For text models, tokens generally represent approximately four characters of text, so the word count corresponding to a limit is less than the token count.
For multimodal models, the token count per image and video depends on the model’s architecture. Tokens within a prompt (for example, “what animal is this?”) also contribute to the model’s context window.

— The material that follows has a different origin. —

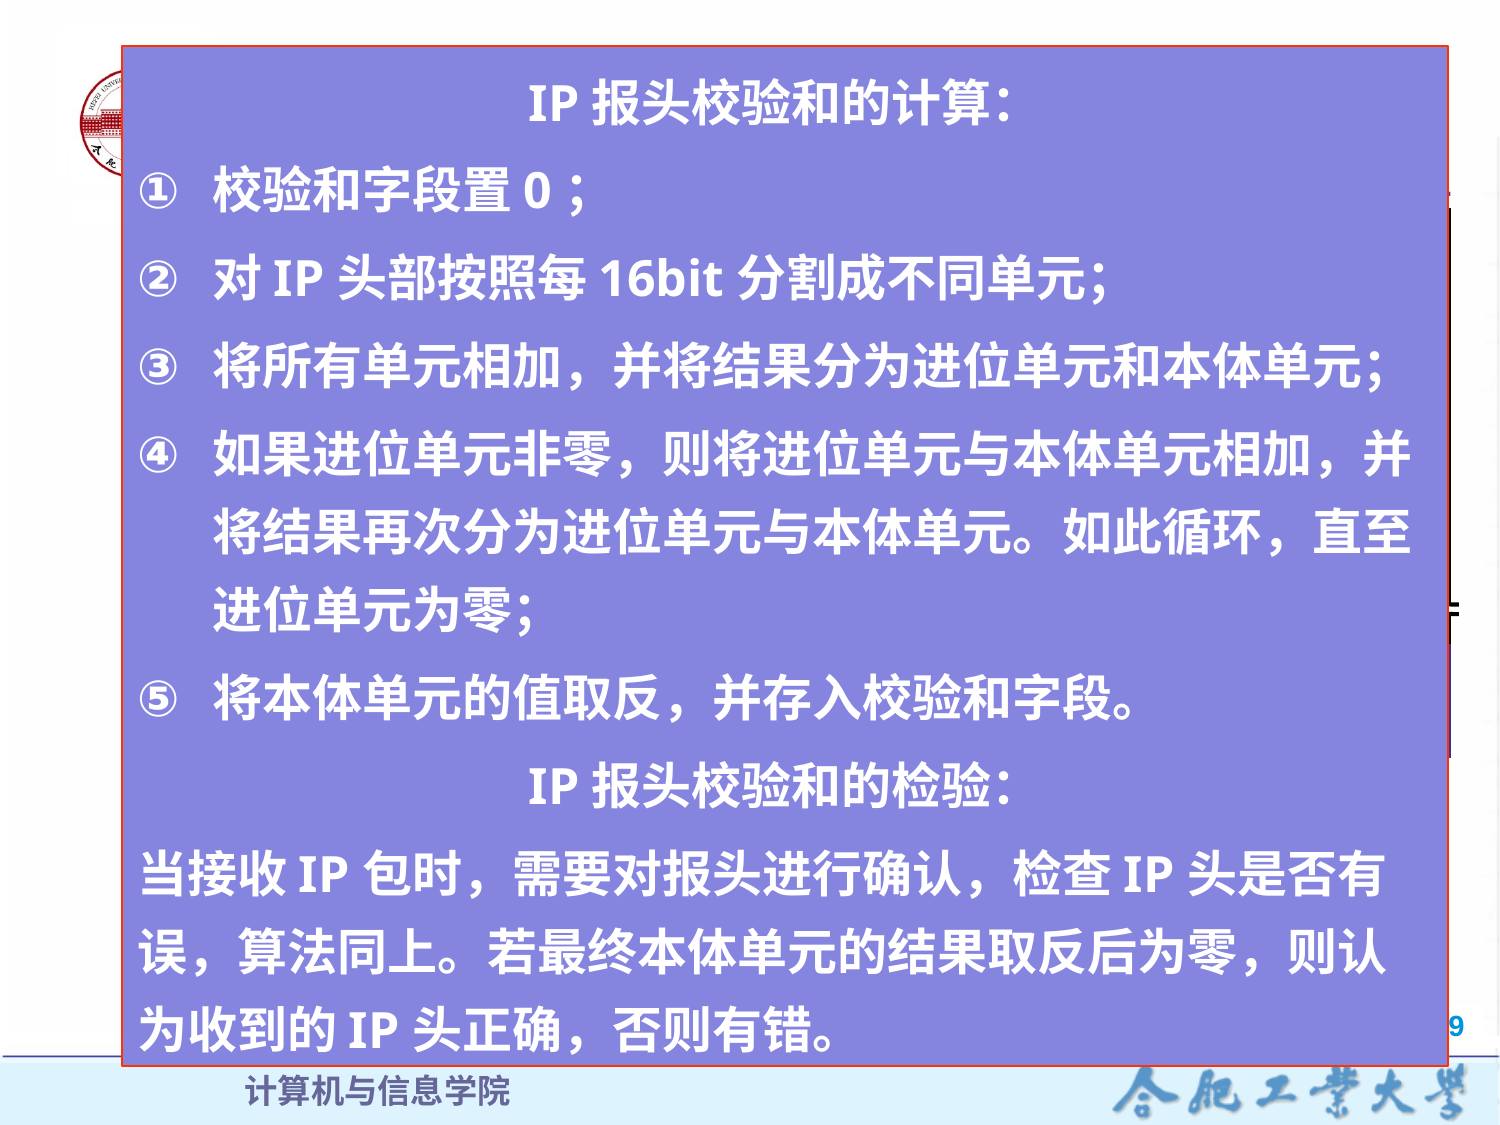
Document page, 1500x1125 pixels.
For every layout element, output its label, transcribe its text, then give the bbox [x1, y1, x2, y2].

| Model | Context window (tokens) | File types | File size | Files per prompt |
|---|---|---|---|---|
openai-gpt-4.1 | 1,047,576 | .jpg, .jpeg, .png, .webp, .gif | 10MB | 5 |
claude-4-opus | 200,000 | .jpg, .jpeg, .png, .webp, .gif | 3.75 MB [L1] | 20 |
claude-4-sonnet | 200,000 | .jpg, .jpeg, .png, .webp, .gif | 3.75 MB [L1] | 20 |
claude-3-7-sonnet | 200,000 | .jpg, .jpeg, .png, .webp, .gif | 3.75 MB [L1] | 20 |
claude-sonnet-4-6 | 1,000,000 | .jpg, .jpeg, .png, .webp, .gif | 3.75 MB [L1] | 20 |
llama4-maverick | 128,000 | .jpg, .jpeg, .png, .webp, .gif, .bmp | 10 MB | 10 |
llama-4-scout | 128,000 | .jpg, .jpeg, .png, .webp, .gif, .bmp | 10 MB | 10 |
pixtral-large | 128,000 | .jpg, .jpeg, .png, .webp, .gif, .bmp | 10 MB | 8 |
voyage-multimodal-3 | 32,768 | .jpg, .png, .pg, .gif, .bmp | 10 MB | 5 |
gemini-3.1-pro | 1,000,000 | Audio: .wav, .mp3, .aiff, .aac, .ogg, .flac, .m4a, .mp4, .pcm, .webm Video: .mp4, .mpeg, .mov, .avi, .flv, .mpg, .webm, .wmv, .3gpp | 100 MB combined [P1] | 10 audio + 10 video [P1] |
gemini-3.5-flash | 1,000,000 | Audio: .wav, .mp3, .aiff, .aac, .ogg, .flac, .m4a, .mp4, .pcm, .webm Video: .mp4, .mpeg, .mov, .avi, .flv, .mpg, .webm, .wmv, .3gpp | 100 MB combined [P1] | 10 audio + 10 video [P1] |
twelvelabs-marengo-embed-3-0 [M1] | 4 hours (duration) [M2] | Video: .mp4, .mov, .avi, .mkv, .wmv, .webm | 400 MB | N/A (embedding model) |
Note
For per-model regional availability, see Regional availability on the Cortex AI Functions page.
Error conditions¶
| Message | Explanation |
|---|---|
| Request failed for external function SYSTEM$COMPLETE_WITH_IMAGE_INTERNAL with remote service error: 400 ‘”invalid image path” | Either the file extension or the file itself is not accepted by the model. The message might also mean that the file path is incorrect; that is, the file does not exist at the specified location. Filenames are case-sensitive. |
| Error in secure object | May indicate that the stage does not exist. Check the stage name and ensure that the stage exists and is accessible. Be sure to use the at (@) sign at the beginning of the stage path, such as @myimages. |
| Request failed for external function _COMPLETE_WITH_PROMPT with remote service error: 400 ‘”invalid request parameters: unsupported image format: image/** | Unsupported image format given to claude-sonnet-4-6, i.e. other than .jpeg, .png, .webp, or .gif. |
| Request failed for external function _COMPLETE_WITH_PROMPT with remote service error: 400 ‘”invalid request parameters: Image data exceeds the limit of 5.00 MB” | The provided image given to claude-sonnet-4-6 exceeds 5 MB. |
Legal¶
The data classification of inputs and outputs are as set forth in the following table.
| Input data classification | Output data classification | Designation |
|---|---|---|
| Usage Data | Customer Data | Generally available functions are Covered AI Features. Preview functions are Preview AI Features. [1] |
For additional information, refer to Snowflake AI and ML.